Array of the different nucleotides

${prefix}_match

Precompiled regular expression which matches nucleotide characters

${prefix}_fail

Precompiled regular expression which matches non-nucleotide characters

%degenerate2nucleotides

Hash of degenerate nucleotide definitions. Each entry contains a reference to an array of DNA nucleotides that each degenerate nucleotide stands for.

%nucleotides2degenerate

Reverse of %degenerate2nucleotides.

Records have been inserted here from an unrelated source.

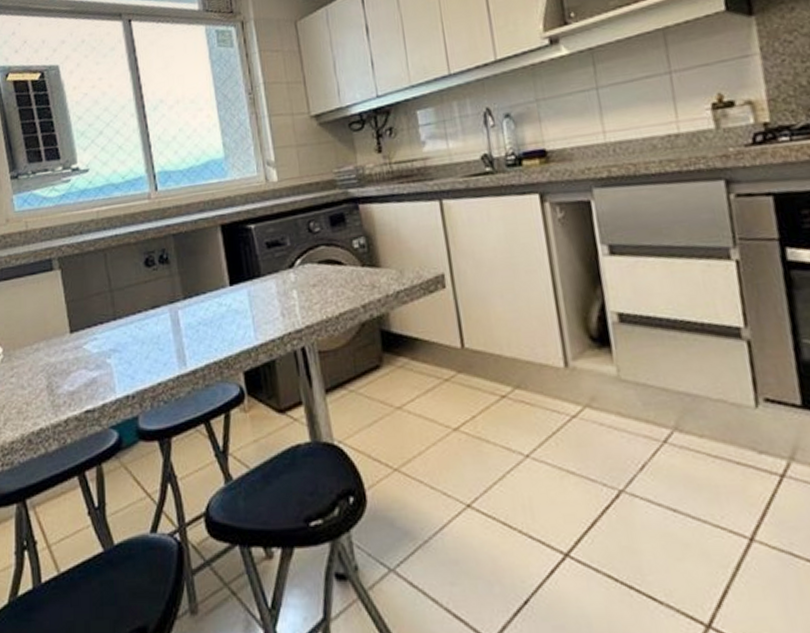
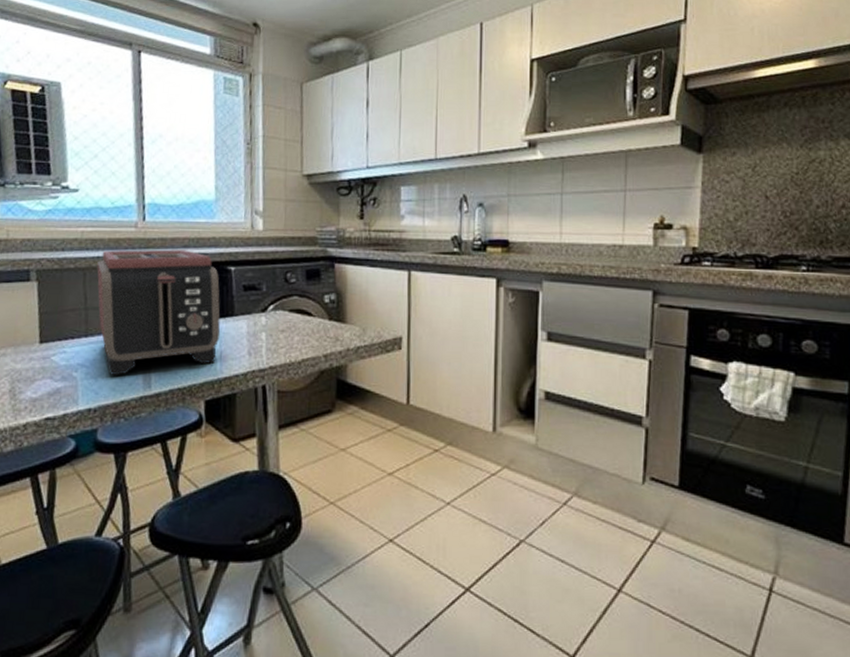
toaster: none [116,214,250,357] -> present [97,249,221,375]

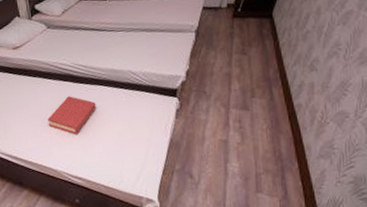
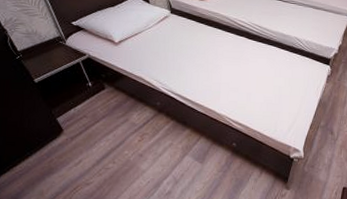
hardback book: present [47,96,97,135] -> none [220,50,264,85]

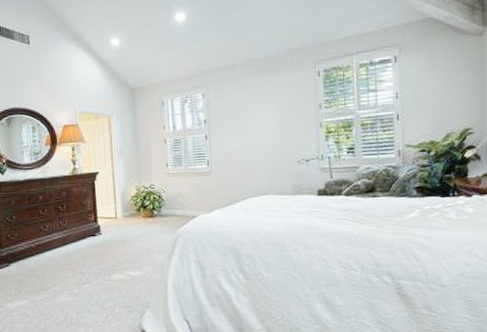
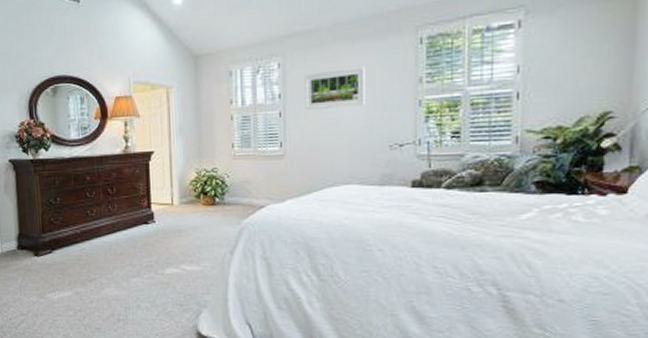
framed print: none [225,96,276,133] -> present [305,67,365,110]

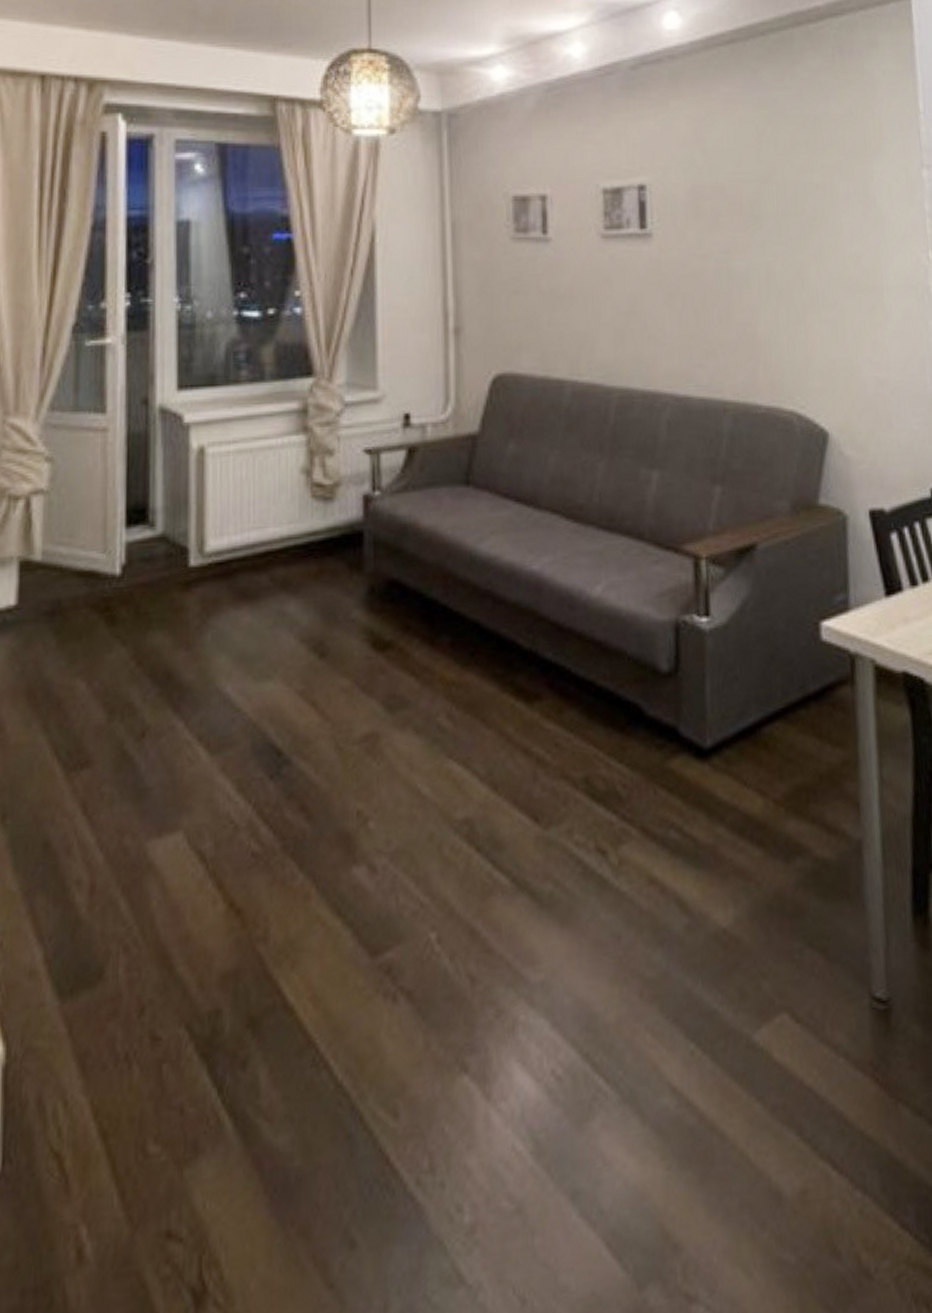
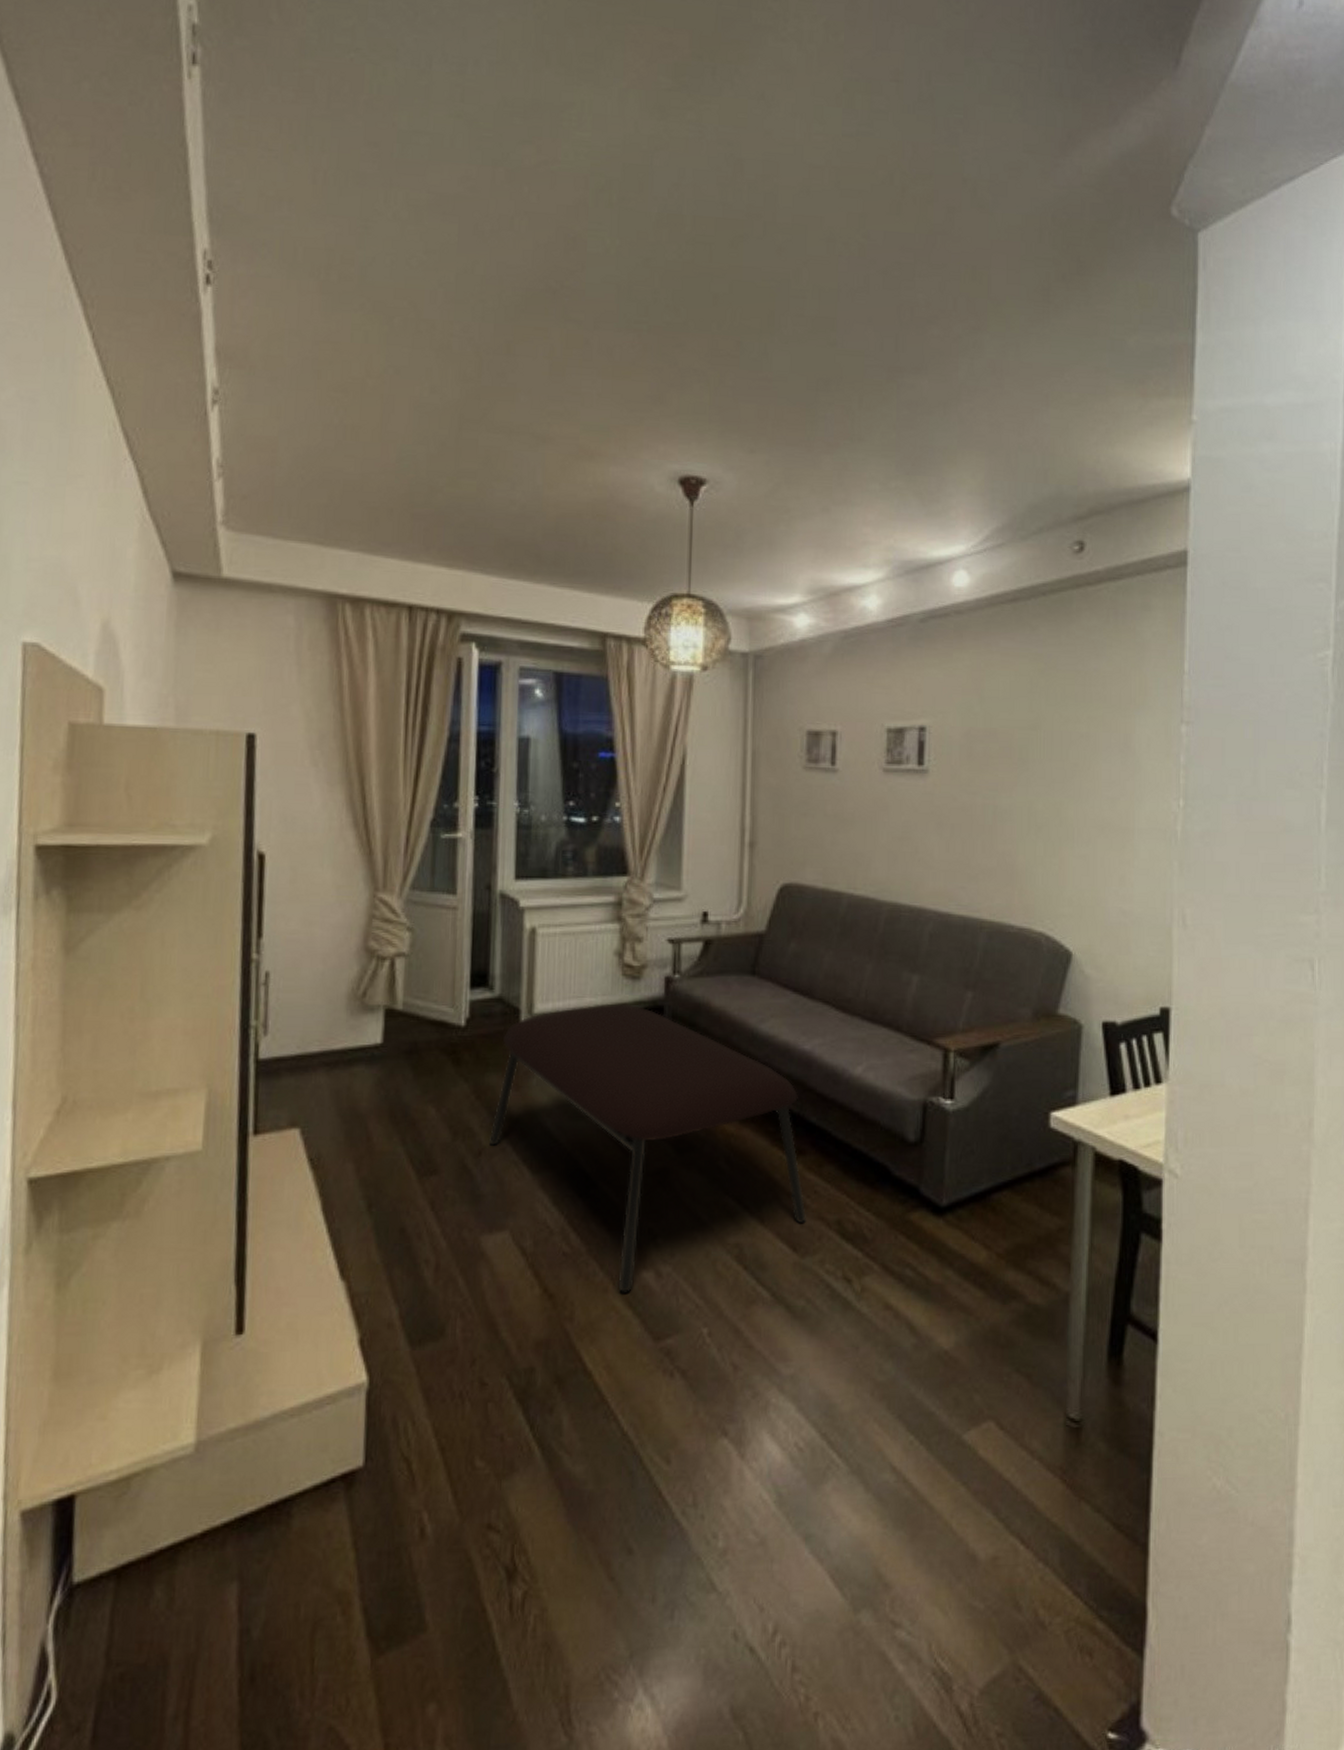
coffee table: none [153,531,549,898] -> present [488,1003,807,1293]

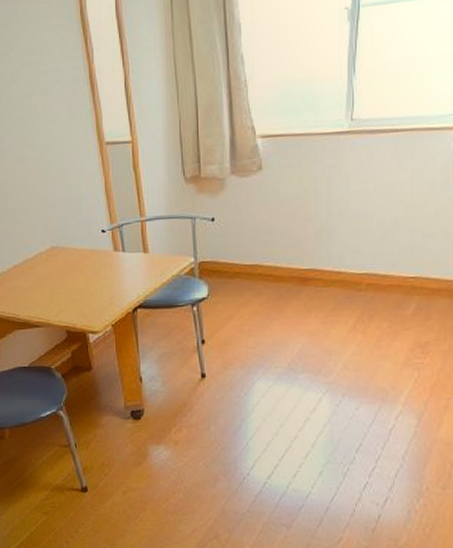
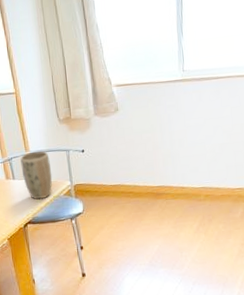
plant pot: none [133,217,172,279] -> present [20,151,53,200]

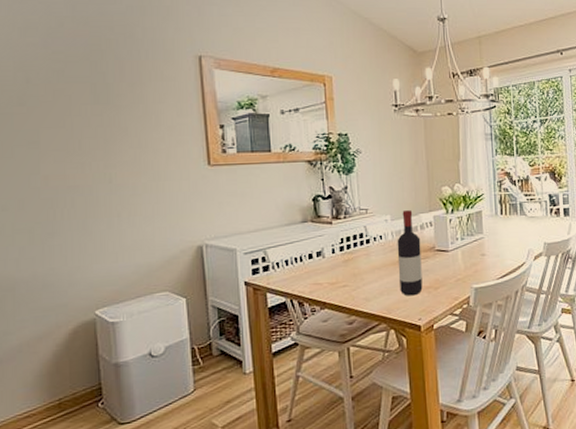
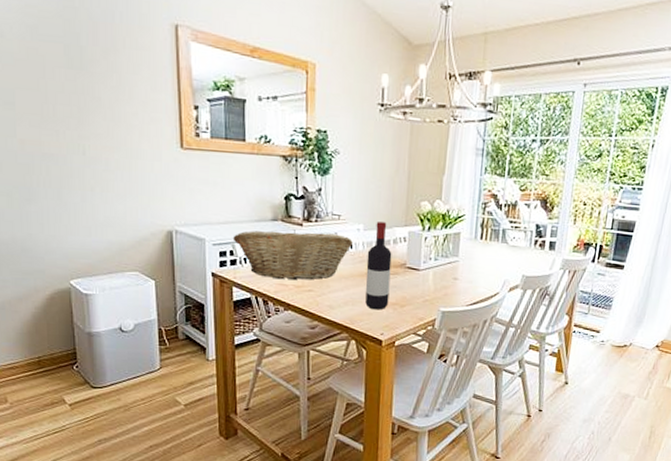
fruit basket: none [264,227,382,279] -> present [233,229,353,281]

Keys are alphabetically-sorted DNA nucleotides and values are the degenerate nucleotide that can represent those nucleotides.

%degenerate_hierarchy

Contains the heirarchy of degenerate nucleotides; N of course contains all the other degenerates, and the four degenerates that can stand for three different bases contain three of the two-base degenerates.

FUNCTIONS

cleanDNA

    my $clean_ref = cleanDNA($seq_ref);

Cleans the sequence for use. Strips out comments (lines starting with '>') and whitespace, converts uracil to thymine, and capitalizes all characters.

Examples:

    my $clean_ref = cleanDNA($seq_ref);

    my $seq_ref = cleanDNA(\'actg');
    my $seq_ref = cleanDNA(\'act tag cta');
    my $seq_ref = cleanDNA(\'>some mRNA
                             acugauauagau
                             uauagacgaucc');

randomDNA

    my $seq_ref = randomDNA($length);

Generate random DNA for testing this module or your own scripts. Default length is 100 nucleotides.

Example:

    my $seq_ref = randomDNA();
    my $seq_ref = randomDNA(600);

reverse_complement

rev_comp

    my $reverse_ref = reverse_complement($seq_ref);

Finds the reverse complement of the sequence and handles degenerate nucleotides.

Example:

    $reverse_ref = reverse_complement(\'act');

unrollDNA

    my $seq_arrayref = unrollDNA( $seq_ref );

Unroll a DNA string containing degenerate nucleotides. The first entry of the arrayref will be the actual sequence.

Example:

    my $seq_arrayref = unrollDNA( \'ACSTAD' ) =
        [
            'ACSTAD', 'ACCTAD', 'ACGTAD',
            'ACSTAR', 'ACCTAR', 'ACGTAR',
            'ACSTAW', 'ACCTAW', 'ACGTAW',
            'ACSTAK', 'ACCTAK', 'ACGTAK',
            'ACSTAA', 'ACCTAA', 'ACGTAA',
            'ACSTAG', 'ACCTAG', 'ACGTAG',
            'ACSTAT', 'ACCTAT', 'ACGTAT'
        ]; 

AUTHOR

Kevin Galinsky, <first initial last name plus cpan at gmail dot com>

COPYRIGHT AND LICENSE

Copyright (c) 2010-2011, Broad Institute.

Copyright (c) 2008-2009, J. Craig Venter Institute.

This program is free software; you can redistribute it and/or modify it under the same terms as Perl itself.